Today, I finally built that monitoring, in only an hour and a half.
I was guided by this article from the official Ubuntu docs. I think my challenge with this in the past is that there is a lot of information to sort through to find the answers on monitoring. There are many paid or freemium type apps out there advertising. There are also lots of solutions guides for monitoring very specific, very complicated solutions. I had heard of most of these tools before, but wasn’t sure how to put them all together. In particular I was unaware of Telegraf as a one-stop-shop for collecting metrics and exporting them.
Turns out the open source path to this is pretty simple:
1. install and configure Telegraf, this collects metrics and exposes them for collection
2. install and configure Prometheus, this scrapes the data from all telegraf nodes into one database, with basic visualization
3. install and configure Grafana (optional), this visualizes the data with fancy options
Ubuntu’s snap (essentially containerized) made Prometheus and Grafana very easy to install, and for Telegraf I just went for the simple apt
install.
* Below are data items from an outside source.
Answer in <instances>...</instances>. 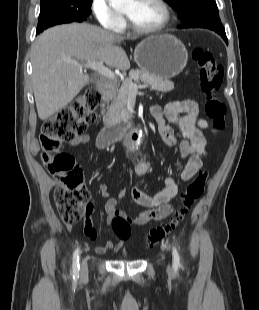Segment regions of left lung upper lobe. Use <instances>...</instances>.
Instances as JSON below:
<instances>
[{"label": "left lung upper lobe", "mask_w": 259, "mask_h": 310, "mask_svg": "<svg viewBox=\"0 0 259 310\" xmlns=\"http://www.w3.org/2000/svg\"><path fill=\"white\" fill-rule=\"evenodd\" d=\"M178 13L184 27H201L225 31L218 15L215 0H164Z\"/></svg>", "instance_id": "1"}]
</instances>
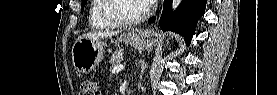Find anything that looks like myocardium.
<instances>
[{
    "instance_id": "1",
    "label": "myocardium",
    "mask_w": 277,
    "mask_h": 95,
    "mask_svg": "<svg viewBox=\"0 0 277 95\" xmlns=\"http://www.w3.org/2000/svg\"><path fill=\"white\" fill-rule=\"evenodd\" d=\"M114 1H117V0H104V3L99 10L100 17L103 20H105L108 23H111L113 25L127 26V25L138 24V23L142 22L143 20H145L150 13V8L145 6L143 12L139 16H137L135 18H122V17L116 16V15H113L110 12V8Z\"/></svg>"
}]
</instances>
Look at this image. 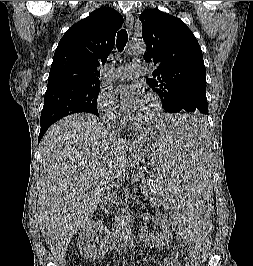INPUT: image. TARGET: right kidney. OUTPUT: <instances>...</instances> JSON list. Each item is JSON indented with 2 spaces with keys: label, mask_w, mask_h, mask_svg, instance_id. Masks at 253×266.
Segmentation results:
<instances>
[{
  "label": "right kidney",
  "mask_w": 253,
  "mask_h": 266,
  "mask_svg": "<svg viewBox=\"0 0 253 266\" xmlns=\"http://www.w3.org/2000/svg\"><path fill=\"white\" fill-rule=\"evenodd\" d=\"M108 243L109 231L107 228L95 221H88L79 232L77 245L85 258L95 260L106 254Z\"/></svg>",
  "instance_id": "obj_1"
}]
</instances>
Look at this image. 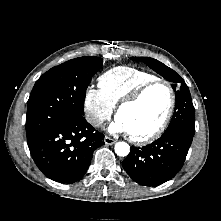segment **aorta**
Returning <instances> with one entry per match:
<instances>
[{
    "instance_id": "1",
    "label": "aorta",
    "mask_w": 221,
    "mask_h": 221,
    "mask_svg": "<svg viewBox=\"0 0 221 221\" xmlns=\"http://www.w3.org/2000/svg\"><path fill=\"white\" fill-rule=\"evenodd\" d=\"M114 149L115 153L121 157L127 156L130 152V146L126 142L116 143Z\"/></svg>"
}]
</instances>
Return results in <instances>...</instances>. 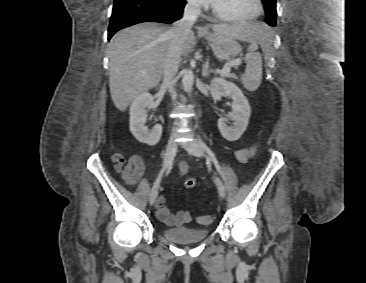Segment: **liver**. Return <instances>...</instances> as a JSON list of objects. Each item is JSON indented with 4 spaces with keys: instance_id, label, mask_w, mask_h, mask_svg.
Masks as SVG:
<instances>
[{
    "instance_id": "6515ba94",
    "label": "liver",
    "mask_w": 366,
    "mask_h": 283,
    "mask_svg": "<svg viewBox=\"0 0 366 283\" xmlns=\"http://www.w3.org/2000/svg\"><path fill=\"white\" fill-rule=\"evenodd\" d=\"M170 27L145 22L123 29L108 44L110 57L109 87L114 105L125 111L129 104L144 91L155 88L163 75L164 61L170 44ZM212 30L239 41H257L263 45L270 30L250 22L217 24ZM195 41L191 31L182 47L187 56Z\"/></svg>"
}]
</instances>
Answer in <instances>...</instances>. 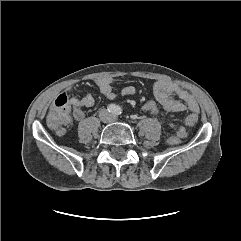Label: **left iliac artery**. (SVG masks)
I'll use <instances>...</instances> for the list:
<instances>
[{"mask_svg":"<svg viewBox=\"0 0 241 241\" xmlns=\"http://www.w3.org/2000/svg\"><path fill=\"white\" fill-rule=\"evenodd\" d=\"M122 113V108L120 106H116L115 108V114L120 115Z\"/></svg>","mask_w":241,"mask_h":241,"instance_id":"left-iliac-artery-1","label":"left iliac artery"}]
</instances>
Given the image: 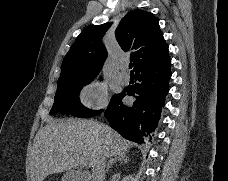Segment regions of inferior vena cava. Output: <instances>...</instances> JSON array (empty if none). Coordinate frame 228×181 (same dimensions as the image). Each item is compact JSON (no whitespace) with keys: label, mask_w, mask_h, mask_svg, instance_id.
Returning a JSON list of instances; mask_svg holds the SVG:
<instances>
[{"label":"inferior vena cava","mask_w":228,"mask_h":181,"mask_svg":"<svg viewBox=\"0 0 228 181\" xmlns=\"http://www.w3.org/2000/svg\"><path fill=\"white\" fill-rule=\"evenodd\" d=\"M95 131H93L94 135H98V129H100L99 125H95ZM106 153L101 151V157L99 155H94V159L92 161V179L93 181H105L106 173Z\"/></svg>","instance_id":"obj_1"}]
</instances>
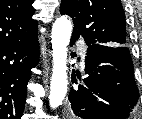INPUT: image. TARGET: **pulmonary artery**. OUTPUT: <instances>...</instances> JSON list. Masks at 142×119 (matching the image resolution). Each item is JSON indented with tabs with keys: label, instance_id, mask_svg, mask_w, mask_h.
I'll list each match as a JSON object with an SVG mask.
<instances>
[{
	"label": "pulmonary artery",
	"instance_id": "pulmonary-artery-1",
	"mask_svg": "<svg viewBox=\"0 0 142 119\" xmlns=\"http://www.w3.org/2000/svg\"><path fill=\"white\" fill-rule=\"evenodd\" d=\"M80 56L82 61H85V57H86V49L84 46L80 45Z\"/></svg>",
	"mask_w": 142,
	"mask_h": 119
}]
</instances>
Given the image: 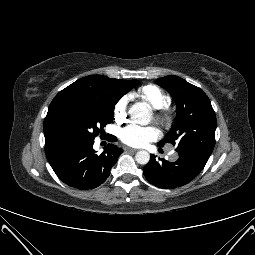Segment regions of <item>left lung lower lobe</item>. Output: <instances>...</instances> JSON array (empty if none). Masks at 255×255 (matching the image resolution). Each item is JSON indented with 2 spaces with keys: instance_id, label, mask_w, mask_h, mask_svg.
<instances>
[{
  "instance_id": "obj_1",
  "label": "left lung lower lobe",
  "mask_w": 255,
  "mask_h": 255,
  "mask_svg": "<svg viewBox=\"0 0 255 255\" xmlns=\"http://www.w3.org/2000/svg\"><path fill=\"white\" fill-rule=\"evenodd\" d=\"M178 155L175 162H159L152 155L143 169L146 179L159 188H177L193 180L209 159L207 155L190 151H178Z\"/></svg>"
}]
</instances>
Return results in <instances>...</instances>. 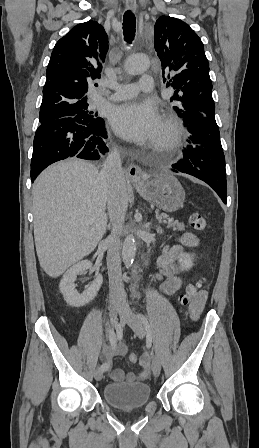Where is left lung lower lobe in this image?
Instances as JSON below:
<instances>
[{"instance_id": "0a47b994", "label": "left lung lower lobe", "mask_w": 259, "mask_h": 448, "mask_svg": "<svg viewBox=\"0 0 259 448\" xmlns=\"http://www.w3.org/2000/svg\"><path fill=\"white\" fill-rule=\"evenodd\" d=\"M190 132L183 159L172 165V171L183 172L206 182L227 203L226 169L219 128L210 113L187 111L182 115Z\"/></svg>"}]
</instances>
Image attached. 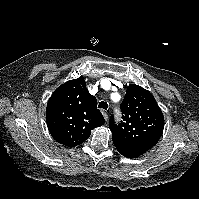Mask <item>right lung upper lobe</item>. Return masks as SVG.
I'll return each instance as SVG.
<instances>
[{"mask_svg":"<svg viewBox=\"0 0 199 199\" xmlns=\"http://www.w3.org/2000/svg\"><path fill=\"white\" fill-rule=\"evenodd\" d=\"M46 121L52 137L67 147L82 144L92 129L105 123L97 100L89 94L82 77L62 84L53 92L46 108Z\"/></svg>","mask_w":199,"mask_h":199,"instance_id":"cb5924a9","label":"right lung upper lobe"}]
</instances>
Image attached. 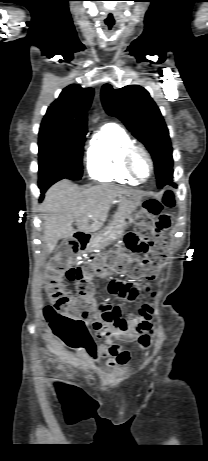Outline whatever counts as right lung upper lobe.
Returning a JSON list of instances; mask_svg holds the SVG:
<instances>
[{
	"instance_id": "obj_1",
	"label": "right lung upper lobe",
	"mask_w": 208,
	"mask_h": 461,
	"mask_svg": "<svg viewBox=\"0 0 208 461\" xmlns=\"http://www.w3.org/2000/svg\"><path fill=\"white\" fill-rule=\"evenodd\" d=\"M92 88L72 84L63 89L59 98L47 109L42 123L55 125L72 132L87 133V114Z\"/></svg>"
}]
</instances>
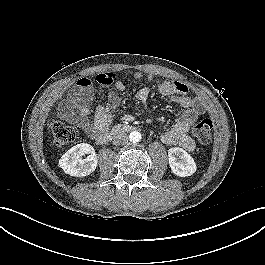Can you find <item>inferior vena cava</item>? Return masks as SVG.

And thanks to awesome devs, the preinstalled defaults basically ‘just worked’ out of the box with only minor adjustments needed.
Telegraf is produced by InfluxDB people, and with an MIT License seems likely to stay free as their profit comes from the database and the collection tool has no premium version or reason to go premium. Prometheus is a Cloud Native project, ie run entirely by open source for open source. Grafana is the only product which is a corporate freemium type tool where there is a risk they later close down the license and restrict product updates. However, as switching out dashboards is easier than switching out all the collection streams, this is less of a concern.
I still need to put more effort into understanding how to best monitor the network metrics, perhaps using snmp. And with Telegraf, there is an vast array of collection options, so in the future I may be interested in collecting more detailed metrics to monitor more specific services. One potential failure point here is that the Prometheus database is not backed up nor is any of this system high availability for fault tolerance. Since for me, the loss of all monitoring metrics would be annoying but not critical, that is currently acceptable.